What is expected:
Using the records below, reproduce exactly the lines from the one containing "roll_deg: -2.6" through the end, and nothing more; skip the images.

BEGIN Data provided

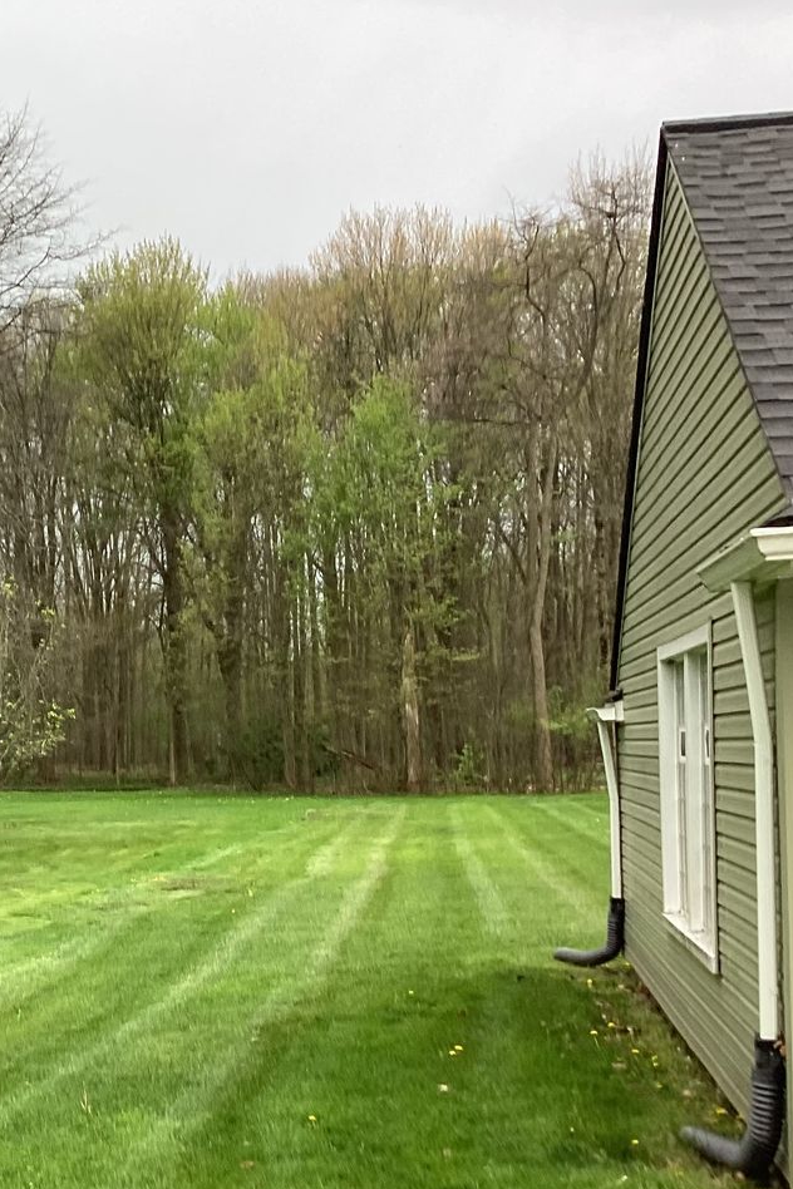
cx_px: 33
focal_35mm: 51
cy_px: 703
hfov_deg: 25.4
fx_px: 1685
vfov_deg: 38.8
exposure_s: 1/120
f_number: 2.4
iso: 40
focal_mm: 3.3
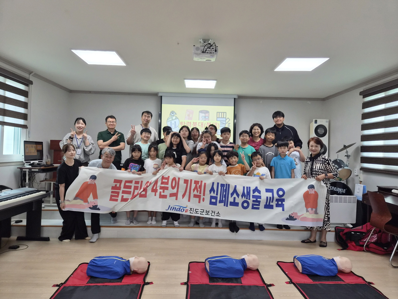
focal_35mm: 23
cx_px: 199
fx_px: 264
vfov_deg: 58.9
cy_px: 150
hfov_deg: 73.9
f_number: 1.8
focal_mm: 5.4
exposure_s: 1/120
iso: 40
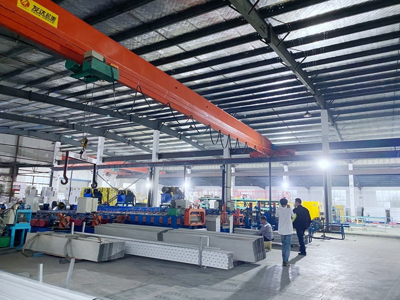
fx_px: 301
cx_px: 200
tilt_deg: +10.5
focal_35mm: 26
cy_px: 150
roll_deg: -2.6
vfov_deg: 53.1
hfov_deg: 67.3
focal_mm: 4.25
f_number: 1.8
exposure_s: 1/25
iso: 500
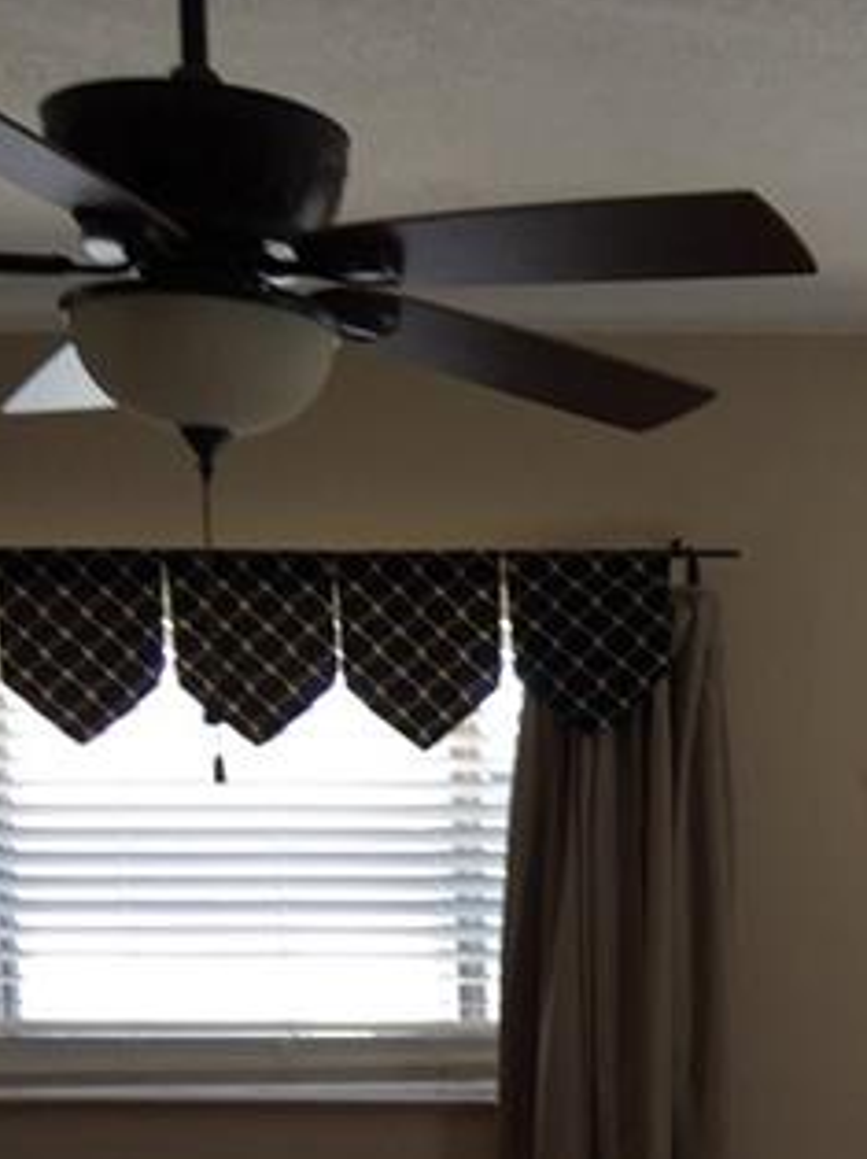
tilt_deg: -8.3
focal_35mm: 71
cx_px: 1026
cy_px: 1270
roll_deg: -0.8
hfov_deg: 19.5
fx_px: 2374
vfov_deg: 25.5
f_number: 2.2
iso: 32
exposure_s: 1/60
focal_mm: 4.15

END Data provided

Task solution:
roll_deg: -2.6
vfov_deg: 53.1
hfov_deg: 67.3
focal_mm: 4.25
f_number: 1.8
exposure_s: 1/25
iso: 500
tilt_deg: -8.3
focal_35mm: 71
cx_px: 1026
cy_px: 1270
roll_deg: -0.8
hfov_deg: 19.5
fx_px: 2374
vfov_deg: 25.5
f_number: 2.2
iso: 32
exposure_s: 1/60
focal_mm: 4.15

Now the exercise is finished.